▶ Given task:
Copy every line of the records below word for word, but leave the pictures out.

▶ Information provided:
>> begin

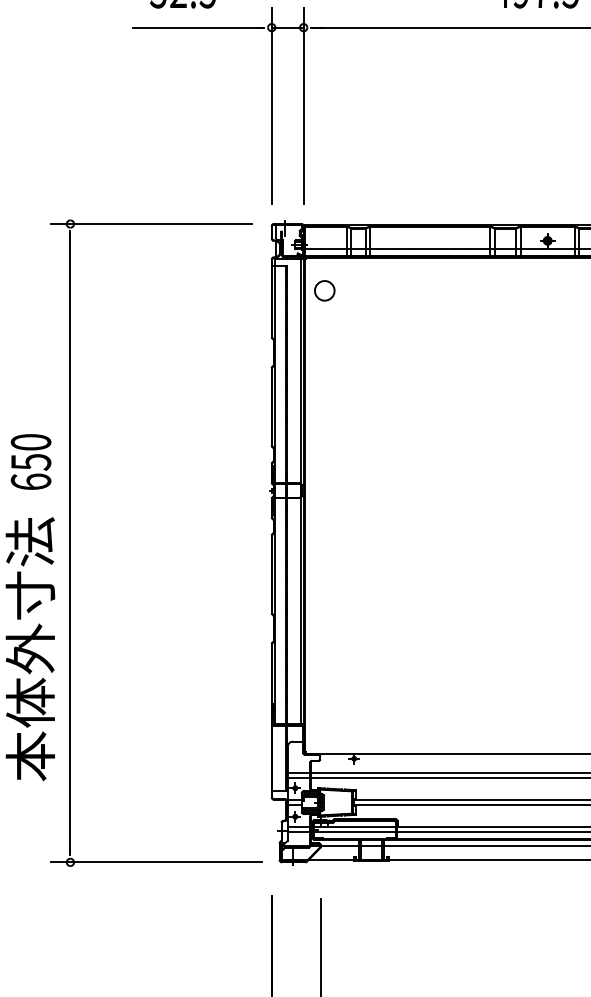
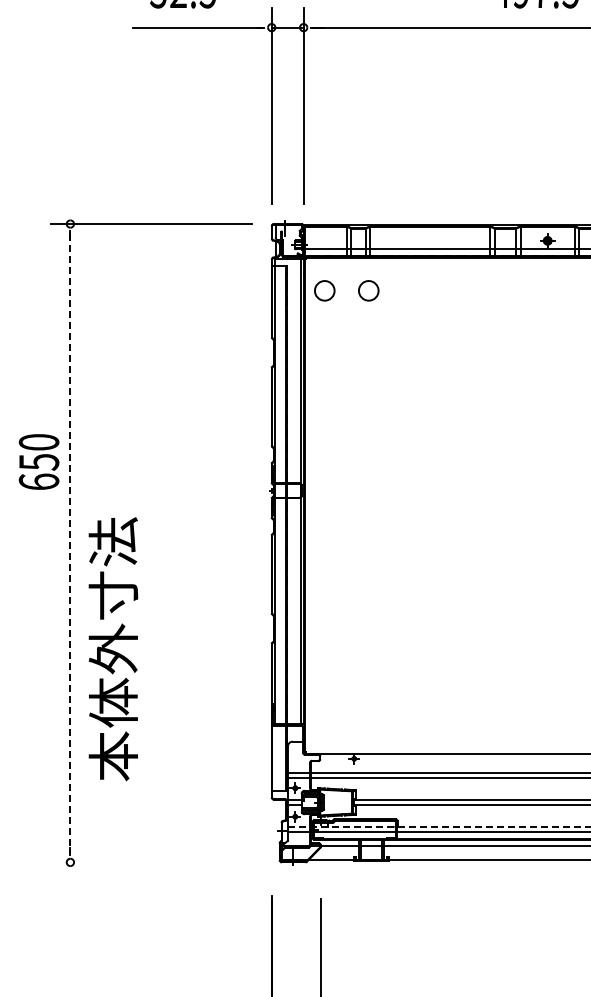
circle at (368, 290): none -> present
text at (30, 461) position: (30, 461) -> (38, 461)
line at (70, 543): solid -> dashed
text at (30, 649) position: (30, 649) -> (113, 649)
line at (439, 826): solid -> dashed
line at (156, 862): present -> none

>> end

▶ Reply to the exercise:
circle at (368, 290): none -> present
text at (30, 461) position: (30, 461) -> (38, 461)
line at (70, 543): solid -> dashed
text at (30, 649) position: (30, 649) -> (113, 649)
line at (439, 826): solid -> dashed
line at (156, 862): present -> none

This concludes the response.